→ Work task:
Report every line in the listing that contains the string "GenericToyTest".

→ Data shown:

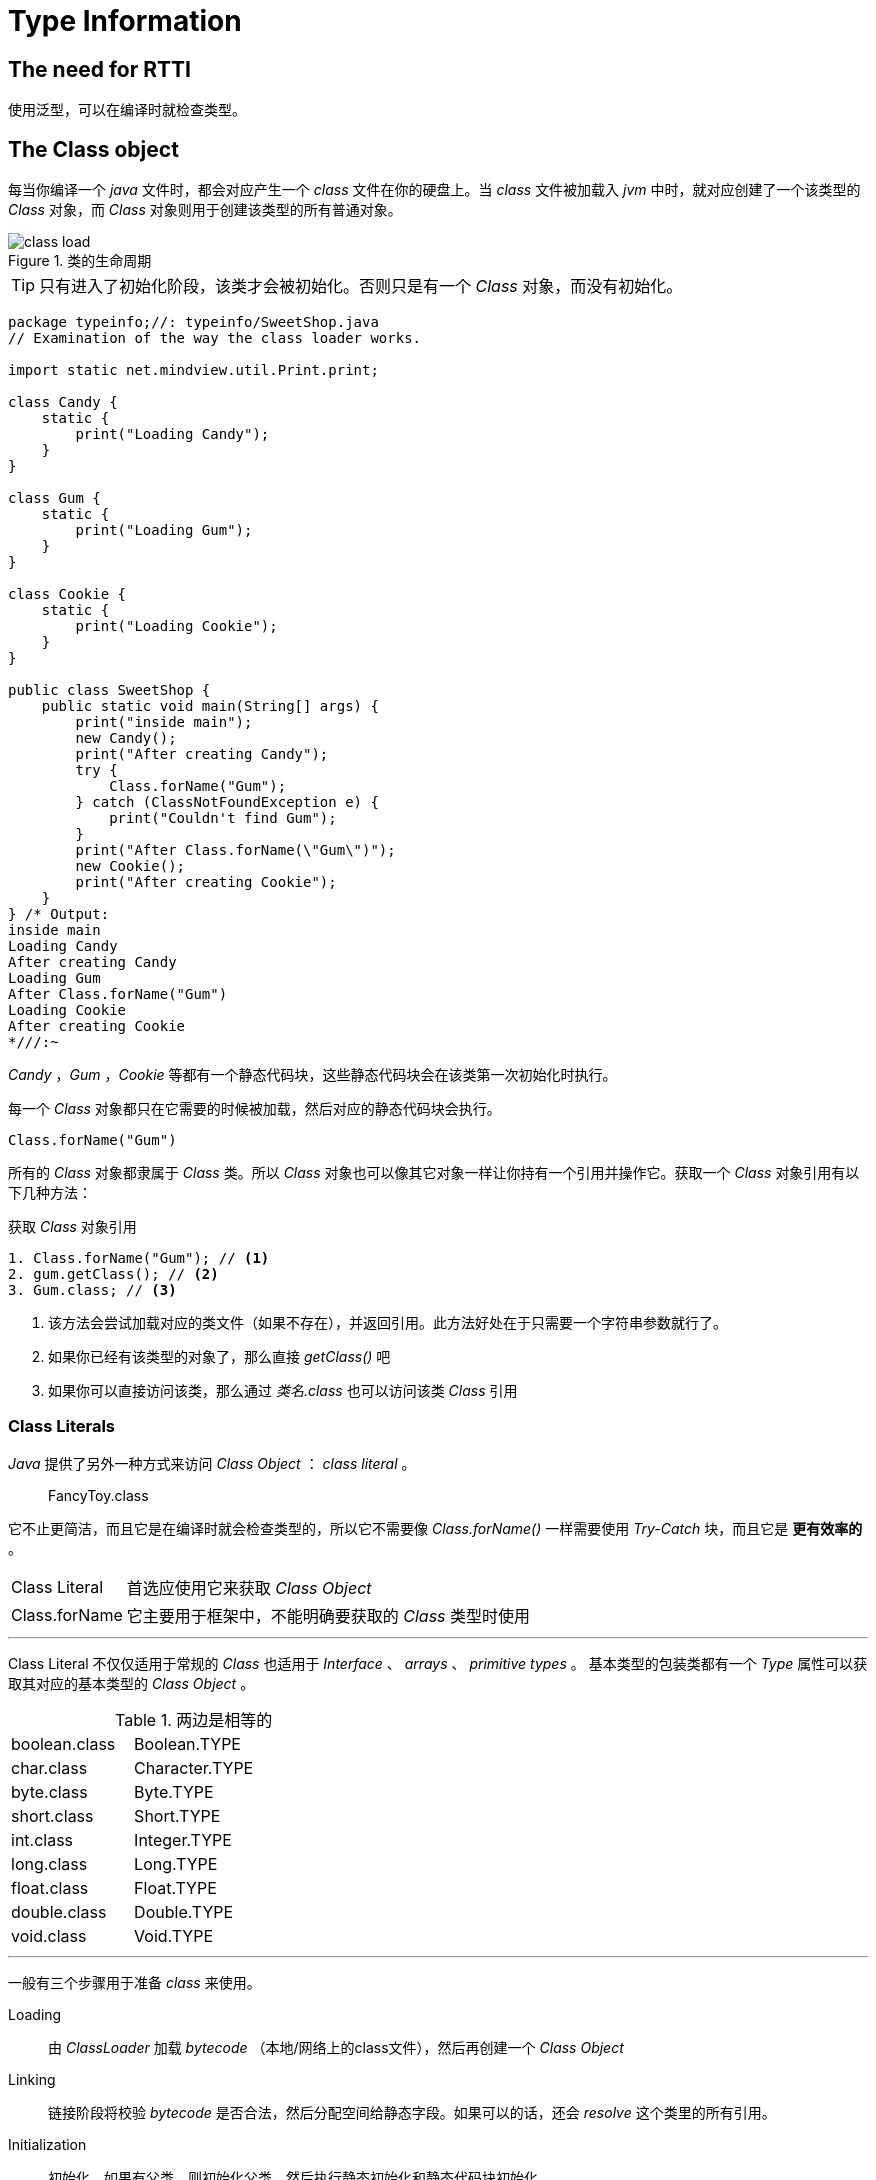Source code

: = Type Information
:imagesdir: images


== The need for RTTI

使用泛型，可以在编译时就检查类型。

== The Class object

每当你编译一个 _java_ 文件时，都会对应产生一个 _class_ 文件在你的硬盘上。当 _class_ 文件被加载入 _jvm_ 中时，就对应创建了一个该类型的 _Class_ 对象，而 _Class_ 对象则用于创建该类型的所有普通对象。

.类的生命周期
image::class_load.png[]

[TIP]
====
只有进入了初始化阶段，该类才会被初始化。否则只是有一个 _Class_ 对象，而没有初始化。
====


[source,java]
----
package typeinfo;//: typeinfo/SweetShop.java
// Examination of the way the class loader works.

import static net.mindview.util.Print.print;

class Candy {
    static {
        print("Loading Candy");
    }
}

class Gum {
    static {
        print("Loading Gum");
    }
}

class Cookie {
    static {
        print("Loading Cookie");
    }
}

public class SweetShop {
    public static void main(String[] args) {
        print("inside main");
        new Candy();
        print("After creating Candy");
        try {
            Class.forName("Gum");
        } catch (ClassNotFoundException e) {
            print("Couldn't find Gum");
        }
        print("After Class.forName(\"Gum\")");
        new Cookie();
        print("After creating Cookie");
    }
} /* Output:
inside main
Loading Candy
After creating Candy
Loading Gum
After Class.forName("Gum")
Loading Cookie
After creating Cookie
*///:~
----

_Candy_ ，_Gum_ ，_Cookie_ 等都有一个静态代码块，这些静态代码块会在该类第一次初始化时执行。

每一个 _Class_ 对象都只在它需要的时候被加载，然后对应的静态代码块会执行。

[source,java]
----
Class.forName("Gum")
----

所有的 _Class_ 对象都隶属于 _Class_ 类。所以 _Class_ 对象也可以像其它对象一样让你持有一个引用并操作它。获取一个 _Class_ 对象引用有以下几种方法：

.获取 _Class_ 对象引用
[source,java]
----
1. Class.forName("Gum"); // <1>
2. gum.getClass(); // <2>
3. Gum.class; // <3>
----
<1> 该方法会尝试加载对应的类文件（如果不存在），并返回引用。此方法好处在于只需要一个字符串参数就行了。
<2> 如果你已经有该类型的对象了，那么直接 _getClass()_ 吧
<3> 如果你可以直接访问该类，那么通过 _类名.class_ 也可以访问该类 _Class_ 引用

=== Class Literals
_Java_ 提供了另外一种方式来访问 _Class Object_ ： _class literal_ 。
[quote]
____
FancyToy.class
____

它不止更简洁，而且它是在编译时就会检查类型的，所以它不需要像 _Class.forName()_ 一样需要使用 _Try-Catch_ 块，而且它是 *更有效率的* 。

[horizontal]
Class Literal::
首选应使用它来获取 _Class Object_
Class.forName::
它主要用于框架中，不能明确要获取的 _Class_ 类型时使用

'''

Class Literal 不仅仅适用于常规的 _Class_ 也适用于 _Interface_ 、 _arrays_ 、 _primitive types_ 。
基本类型的包装类都有一个 _Type_ 属性可以获取其对应的基本类型的 _Class Object_ 。

.两边是相等的
|===
|boolean.class|Boolean.TYPE|
|char.class|Character.TYPE|
|byte.class|Byte.TYPE|
|short.class|Short.TYPE|
|int.class|Integer.TYPE|
|long.class|Long.TYPE|
|float.class|Float.TYPE|
|double.class|Double.TYPE|
|void.class|Void.TYPE|
|===

'''
一般有三个步骤用于准备 _class_ 来使用。

Loading::
由 _ClassLoader_ 加载 _bytecode_ （本地/网络上的class文件），然后再创建一个 _Class Object_
Linking::
链接阶段将校验 _bytecode_ 是否合法，然后分配空间给静态字段。如果可以的话，还会 _resolve_ 这个类里的所有引用。
Initialization::
初始化。如果有父类，则初始化父类。然后执行静态初始化和静态代码块初始化。

[TIP]
====
_.class_ 的方式不会执行初始化阶段
====

[NOTE]
====
初始化一般会尽可能地延迟，直到该类的静态方法（构造函数是隐式的静态方法）或非常量的静态字段被引用时才会开始初始化。
====

.示例
[source,java]
----
package typeinfo;//: typeinfo/ClassInitialization.java

import java.util.Random;

class Initable {
    static final int staticFinal = 47;
    static final int staticFinal2 =
            ClassInitialization.rand.nextInt(1000);

    static {
        System.out.println("Initializing Initable");
    }
}

class Initable2 {
    static int staticNonFinal = 147;

    static {
        System.out.println("Initializing Initable2");
    }
}

class Initable3 {
    static int staticNonFinal = 74;

    static {
        System.out.println("Initializing Initable3");
    }
}

public class ClassInitialization {
    public static Random rand = new Random(47);

    public static void main(String[] args) throws Exception {
        Class initable = Initable.class;
        System.out.println("After creating Initable ref");
        // Does not trigger initialization:
        System.out.println(Initable.staticFinal);
        // Does trigger initialization:
        System.out.println(Initable.staticFinal2);  // <1>
        // Does trigger initialization:
        System.out.println(Initable2.staticNonFinal); // <2>
        Class initable3 = Class.forName("Initable3"); // <3>
        System.out.println("After creating Initable3 ref");
        System.out.println(Initable3.staticNonFinal);
    }
} /* Output:
After creating Initable ref
47
Initializing Initable
258
Initializing Initable2
147
Initializing Initable3
After creating Initable3 ref
74
*///:~
----
<1> 因为这个静态常量是非编译时的静态常量（需要运行时计算的），所以这里才会执行初始化
<2> 引用非 _final_ 的 _static_ 字段，会立马初始化
<3> 使用 _Class.forName()_ 也是会立即初始化

=== Generic class references
JavaSE~5~ 之后，可以使用泛型语法来指定类型。

[source,java]
----
package typeinfo;//: typeinfo/GenericClassReferences.java

public class GenericClassReferences {
    public static void main(String[] args) {
        Class intClass = int.class;
        Class<Integer> genericIntClass = int.class;
        genericIntClass = Integer.class; // Same thing
        intClass = double.class;  // <1>
        // genericIntClass = double.class; // Illegal // <2>
    }
} ///:~
----
<1> 原始的非泛型的引用，可以随意指向其它类型
<2> 泛型引用指向其它类型时，会在编译时进行检查

.使用泛型中的通配符来代替传统的类型引用
[source,java]
----
package typeinfo;//: typeinfo/WildcardClassReferences.java

public class WildcardClassReferences {
  public static void main(String[] args) {
    Class<?> intClass = int.class; // <1>
    intClass = double.class;
  }
} ///:~
----
<1> _?_ 在这里指 _anything_

[TIP]
====
在 JavaSE~5~ 中，Class<?> 用于代替传统的普通Class引用。
====

'''
使用 <? extends > 语法，可以指定某类及其子类型
[source,java]
----
package typeinfo;//: typeinfo/BoundedClassReferences.java

public class BoundedClassReferences {
    public static void main(String[] args) {
        Class<? extends Number> bounded = int.class;
        bounded = double.class;
        bounded = Number.class;
        // Or anything else derived from Number.
    }
} ///:~
----

[TIP]
====
在 _Class_ 上使用泛型语法的原因在于提供一个编译时的检查。如果使用传统的 _Class_ 来引用的话，恐怕只能到运行时出错进才能知道会有类型问题。
====

'''
.使用<? super > 语法来指定其类型及其父类型
[source,java]
----
//: typeinfo/toys/GenericToyTest.java
// Testing class Class.
package typeinfo.toys;

public class GenericToyTest {
    public static void main(String[] args) throws Exception {
        Class<FancyToy> ftClass = FancyToy.class;
        // Produces exact type:
        FancyToy fancyToy = ftClass.newInstance();
        Class<? super FancyToy> up = ftClass.getSuperclass();
        // This won't compile:
        // Class<Toy> up2 = ftClass.getSuperclass();
        // Only produces Object:
        Object obj = up.newInstance();
    }
} ///:~
----

=== New Cast Syntax
JavaSE~5~ 又推出了新的类型转换方法，使用 _Class Object_ 的 _cast()_ 方法即可。

[source,java]
----
package typeinfo;//: typeinfo/ClassCasts.java

class Building {
}

class House extends Building {
}

public class ClassCasts {
    public static void main(String[] args) {
        Building b = new House();
        Class<House> houseType = House.class;
        House h = houseType.cast(b);
        h = (House) b; // ... or just do this.
    }
} ///:~
----

[TIP]
====
这种 _cast()_ 类型转换主要应该用于编写框架时，在无法确定地知道要强转的类型时使用的。
====

== Checking Before a cast

[TIP]
====
在做类型强转前，使用先使用 _instance of_ 来判断一下，以确保强转是能通过的。
====


=== Dynamic instance of
_Class Object_ 有一个 _isInstance()_ 方法可以用于动态检测某一个对象是否为该类型。

=== Count recursively

[TIP]
====
_isAssignableFrom()_ 可以用来判断某一类型是否为其类型或子类型。

用法::
    baseType.isAssignableFrom(subType);
====

== Dynamic Proxy
动态代理

.示例
[source,java]
----
package typeinfo;//: typeinfo/SimpleDynamicProxy.java

import java.lang.reflect.InvocationHandler;
import java.lang.reflect.Method;
import java.lang.reflect.Proxy;

class DynamicProxyHandler implements InvocationHandler {
    private Object proxied;

    public DynamicProxyHandler(Object proxied) {
        this.proxied = proxied;
    }

    public Object
    invoke(Object proxy, Method method, Object[] args)
            throws Throwable {
        System.out.println("**** proxy: " + proxy.getClass() +
                ", method: " + method + ", args: " + args);
        if (args != null)
            for (Object arg : args)
                System.out.println("  " + arg);
        return method.invoke(proxied, args);
    }
}

class SimpleDynamicProxy {
    public static void consumer(Interface iface) {
        iface.doSomething();
        iface.somethingElse("bonobo");
    }

    public static void main(String[] args) {
        RealObject real = new RealObject();
        consumer(real);
        // Insert a proxy and call again:
        Interface proxy = (Interface) Proxy.newProxyInstance(
                Interface.class.getClassLoader(),
                new Class[]{Interface.class},
                new DynamicProxyHandler(real));
        consumer(proxy);
    }
} /* Output: (95% match)
doSomething
somethingElse bonobo
**** proxy: class $Proxy0, method: public abstract void Interface.doSomething(), args: null
doSomething
**** proxy: class $Proxy0, method: public abstract void Interface.somethingElse(java.lang.String), args: [Ljava.lang.Object;@42e816
  bonobo
somethingElse bonobo
*///:~
----

== Null Objects

=== Mock Objects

→ Completed task:
//: typeinfo/toys/GenericToyTest.java
public class GenericToyTest {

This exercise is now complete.